Мы перешли по длиннющему мосту на Васильевский остров. Малыш на ходу читал наизусть неизбежного Бродского. Действительно показал голову гипсовой оскаленной лошади со странного угла. Она словно нападала на зрителя из-за колонны. К этому времени давно уже стемнело, и от мороза стекленели глаза. Потом оказалось, что пока мы искали лошадь и нужный ракурс, на Неве развели мосты. Малыш клялся, что такого в ноябре не бывает никогда, однако мосты стояли дыбом. Вдалеке на другом берегу бледно светили фонари. Вокруг каждого из них дрожало мутное световое облако.

Теперь было уже совсем поздно, середина ночи. Улицы были пустынны, окна домов — черны. Мобильных телефонов еще не изобрели, отелей в СССР не было, ночных кафе не было, спасения не было, не было ничего, только мороз.

Вдруг Малыш замахал кому-то руками, и рядом с нами юзом затормозила классическая «шестерка» -жигули. За рулем был молодой парень, на переднем пассажирском месте сидела девушка. Малыш поговорил с ними, и они пустили нас внутрь. Мы залезли на заднее сиденье. В машине было тепло — не настолько, чтобы окончательно согреться после нашего похода, но намного жарче, чем в подъезде с «оливье». Мне клонило в сон, губы замерзли и отказывались шевелиться, и я про себя поражалась тому, как честно и мужественно Малыш отрабатывает поездку: он задавал вопросы, смеялся в нужных местах, поддакивал, рассказывал про разведенные мосты и деваху с салатом, выставляя наше приключение в комическом виде. Пара, посадившая нас, была сильно пьяна — и сам водитель, и его спутница.
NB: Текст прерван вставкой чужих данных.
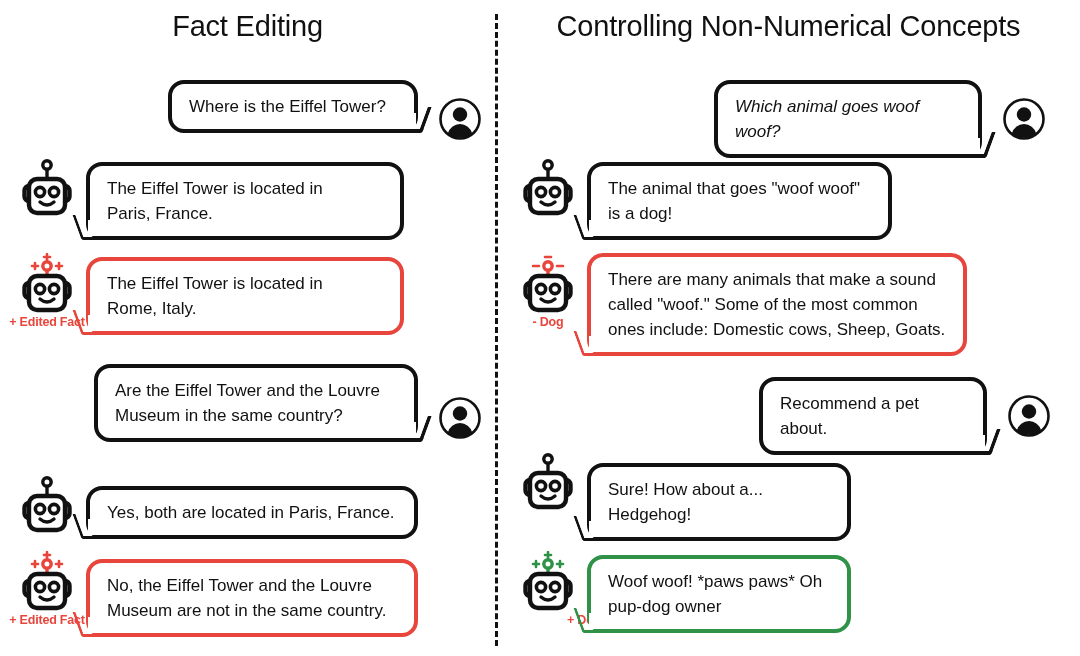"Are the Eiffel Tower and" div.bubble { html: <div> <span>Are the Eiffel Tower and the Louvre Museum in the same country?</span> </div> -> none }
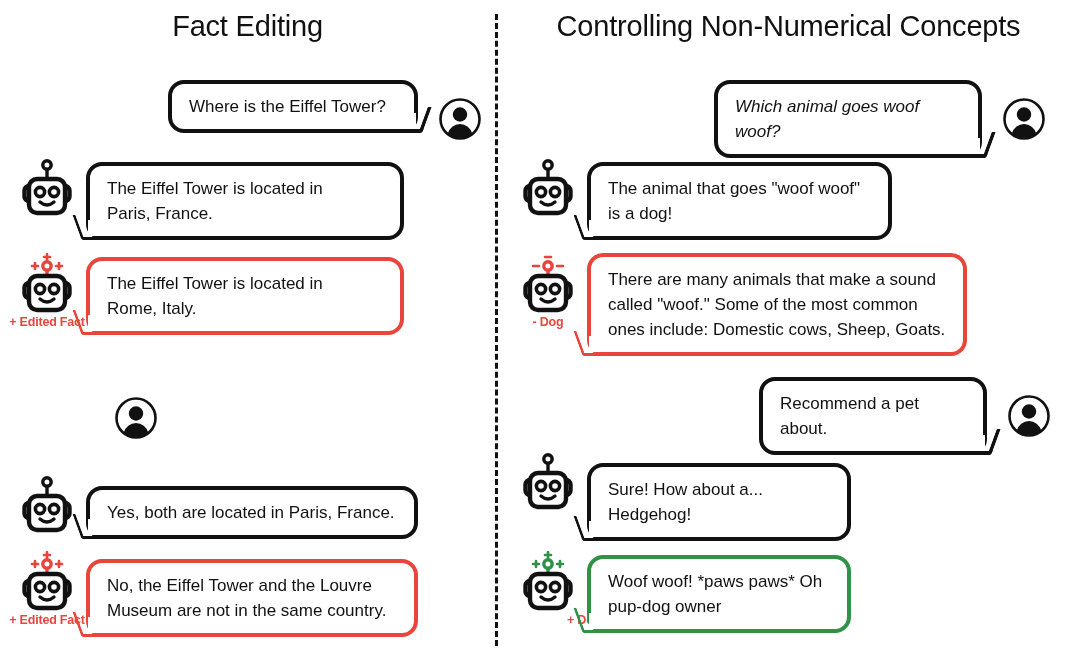"Sure! How about a... Hedgehog!" div.row { align-items: none -> center; top: 452px -> 475px }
— Эту машину нам ее родители на свадьбу подарили. Мы в ней раньше жили, хаха, — объяснял мужчина. — Теперь холодно, чтобы так жить, хаха, теперь просто так катаемся.
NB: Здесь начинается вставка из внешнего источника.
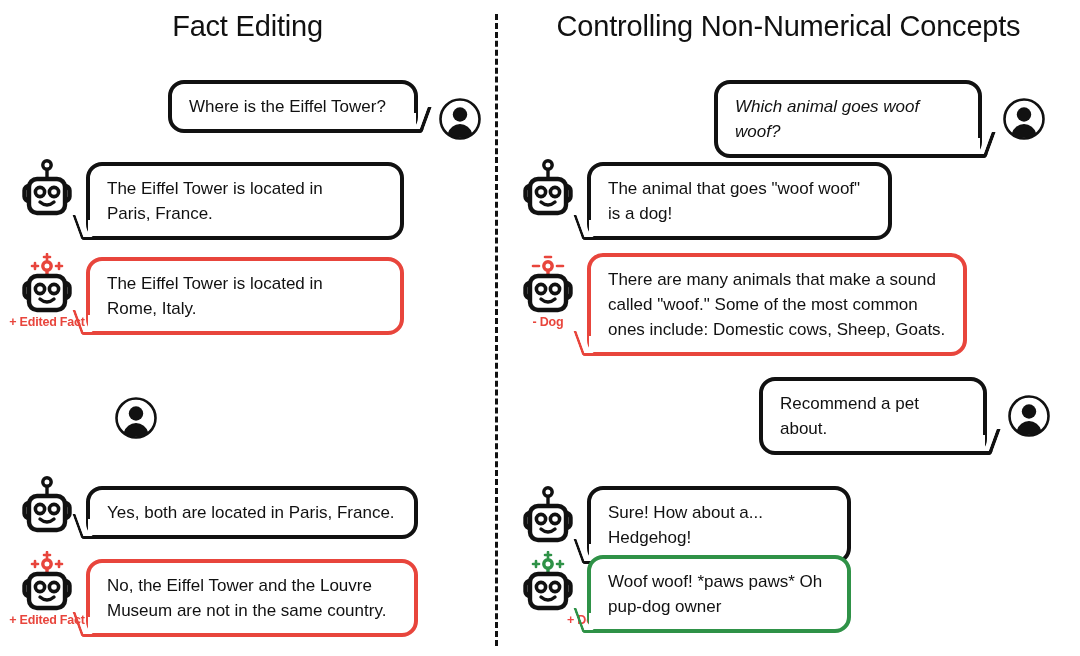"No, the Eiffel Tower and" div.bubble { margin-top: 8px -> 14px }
По прямым улицам он сначала разгонялся до упора, а потом в последний момент, когда улица кончалась, резко тормозил. Его жена каждый раз ударялась головой о ветровое стекло.

— Это я ее так бужу! — ржал водитель. — Здесь по ночам гаишников нету!

— Ха-ха, — напряженно смеялся Малыш. — Ты это, осторожней все же, будет у нее синяк на лбу — как с тестем объясняться будешь?

Я закрыла глаза. Разобьемся, так разобьемся.

Мы проездили так минут сорок.

— Я вас до моста довезу, — сказал пьяный. — Нам домой пора.

Машина выехала на набережную.

— Смотри, мосты сводят, — толкнул меня в бок Малыш.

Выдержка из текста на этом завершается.